---------- SUPPLIED MATERIAL

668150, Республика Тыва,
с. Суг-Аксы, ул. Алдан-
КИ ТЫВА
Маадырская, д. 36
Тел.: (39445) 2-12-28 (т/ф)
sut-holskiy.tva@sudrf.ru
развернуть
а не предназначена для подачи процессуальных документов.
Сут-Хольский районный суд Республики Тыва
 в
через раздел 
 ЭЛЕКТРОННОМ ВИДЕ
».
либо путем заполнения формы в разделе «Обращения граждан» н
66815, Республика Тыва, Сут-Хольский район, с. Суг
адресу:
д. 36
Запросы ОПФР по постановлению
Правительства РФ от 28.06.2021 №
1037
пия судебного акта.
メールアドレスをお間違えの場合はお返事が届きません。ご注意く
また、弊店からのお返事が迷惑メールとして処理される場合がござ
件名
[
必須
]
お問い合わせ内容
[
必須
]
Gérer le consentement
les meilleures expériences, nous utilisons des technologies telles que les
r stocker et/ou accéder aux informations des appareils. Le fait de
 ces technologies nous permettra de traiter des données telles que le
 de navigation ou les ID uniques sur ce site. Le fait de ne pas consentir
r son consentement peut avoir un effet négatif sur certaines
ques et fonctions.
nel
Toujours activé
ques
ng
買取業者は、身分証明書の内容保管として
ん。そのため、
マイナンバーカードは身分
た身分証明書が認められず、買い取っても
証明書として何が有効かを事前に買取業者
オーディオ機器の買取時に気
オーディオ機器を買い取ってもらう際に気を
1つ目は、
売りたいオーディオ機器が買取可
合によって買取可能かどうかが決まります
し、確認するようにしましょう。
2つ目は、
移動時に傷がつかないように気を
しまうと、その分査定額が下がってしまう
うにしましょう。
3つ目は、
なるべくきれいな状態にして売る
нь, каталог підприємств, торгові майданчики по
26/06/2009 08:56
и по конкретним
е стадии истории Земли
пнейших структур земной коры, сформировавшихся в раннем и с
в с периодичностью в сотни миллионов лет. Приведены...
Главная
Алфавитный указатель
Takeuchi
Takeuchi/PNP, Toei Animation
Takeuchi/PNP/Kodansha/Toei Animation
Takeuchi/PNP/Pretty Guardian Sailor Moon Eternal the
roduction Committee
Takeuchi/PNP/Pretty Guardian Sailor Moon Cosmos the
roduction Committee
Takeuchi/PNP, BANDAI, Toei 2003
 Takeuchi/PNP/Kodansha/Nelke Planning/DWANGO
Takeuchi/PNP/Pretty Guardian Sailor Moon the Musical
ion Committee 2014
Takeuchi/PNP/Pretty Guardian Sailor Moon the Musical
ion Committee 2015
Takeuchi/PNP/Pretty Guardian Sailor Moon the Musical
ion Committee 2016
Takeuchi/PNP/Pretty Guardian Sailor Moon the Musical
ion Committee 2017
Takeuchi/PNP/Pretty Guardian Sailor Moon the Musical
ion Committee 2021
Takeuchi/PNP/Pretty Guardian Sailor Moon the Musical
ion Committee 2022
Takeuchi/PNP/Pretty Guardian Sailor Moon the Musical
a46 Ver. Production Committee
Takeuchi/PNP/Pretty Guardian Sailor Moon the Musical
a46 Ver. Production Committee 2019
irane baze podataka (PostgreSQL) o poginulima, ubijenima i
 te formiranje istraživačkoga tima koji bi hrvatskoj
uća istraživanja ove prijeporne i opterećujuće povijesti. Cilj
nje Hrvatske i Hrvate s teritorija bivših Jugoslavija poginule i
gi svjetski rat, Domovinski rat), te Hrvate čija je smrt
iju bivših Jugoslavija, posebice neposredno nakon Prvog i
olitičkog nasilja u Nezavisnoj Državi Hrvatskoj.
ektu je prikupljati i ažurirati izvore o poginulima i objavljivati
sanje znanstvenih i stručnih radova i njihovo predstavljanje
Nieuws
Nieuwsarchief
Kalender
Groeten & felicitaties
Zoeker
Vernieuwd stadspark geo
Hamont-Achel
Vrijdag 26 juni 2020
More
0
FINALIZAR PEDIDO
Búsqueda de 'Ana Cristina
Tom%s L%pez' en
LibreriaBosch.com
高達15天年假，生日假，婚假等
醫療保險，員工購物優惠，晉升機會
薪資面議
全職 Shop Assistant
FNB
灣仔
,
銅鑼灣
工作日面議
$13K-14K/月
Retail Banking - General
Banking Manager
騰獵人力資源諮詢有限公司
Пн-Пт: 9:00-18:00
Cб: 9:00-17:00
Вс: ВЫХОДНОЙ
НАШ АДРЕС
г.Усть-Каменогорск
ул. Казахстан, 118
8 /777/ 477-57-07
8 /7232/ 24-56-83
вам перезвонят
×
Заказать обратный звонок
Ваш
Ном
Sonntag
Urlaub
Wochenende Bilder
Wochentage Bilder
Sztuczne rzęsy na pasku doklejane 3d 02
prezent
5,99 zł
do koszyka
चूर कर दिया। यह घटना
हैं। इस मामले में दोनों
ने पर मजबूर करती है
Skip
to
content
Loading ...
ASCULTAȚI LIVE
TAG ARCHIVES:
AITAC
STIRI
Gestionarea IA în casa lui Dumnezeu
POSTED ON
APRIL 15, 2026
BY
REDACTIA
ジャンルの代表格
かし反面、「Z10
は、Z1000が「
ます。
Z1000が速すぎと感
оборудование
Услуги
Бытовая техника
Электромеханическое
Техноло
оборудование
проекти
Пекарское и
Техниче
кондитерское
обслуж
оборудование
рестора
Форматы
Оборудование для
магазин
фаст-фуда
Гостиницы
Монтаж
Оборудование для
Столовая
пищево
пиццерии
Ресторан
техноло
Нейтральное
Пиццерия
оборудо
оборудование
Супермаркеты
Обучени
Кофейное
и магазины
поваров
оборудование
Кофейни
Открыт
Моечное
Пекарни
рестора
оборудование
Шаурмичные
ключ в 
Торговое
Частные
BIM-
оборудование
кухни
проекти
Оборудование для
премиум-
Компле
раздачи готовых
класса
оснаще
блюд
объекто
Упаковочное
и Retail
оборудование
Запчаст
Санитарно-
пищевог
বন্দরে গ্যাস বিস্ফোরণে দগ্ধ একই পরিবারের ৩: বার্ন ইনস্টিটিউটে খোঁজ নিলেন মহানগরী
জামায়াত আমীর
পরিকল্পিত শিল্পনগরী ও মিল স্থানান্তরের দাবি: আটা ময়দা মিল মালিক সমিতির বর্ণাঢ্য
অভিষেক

--------------------

### TO DO
A single number is expected: the count of lines in the preceding entries that contain "Committee".

### EXERCISE SOLUTION
10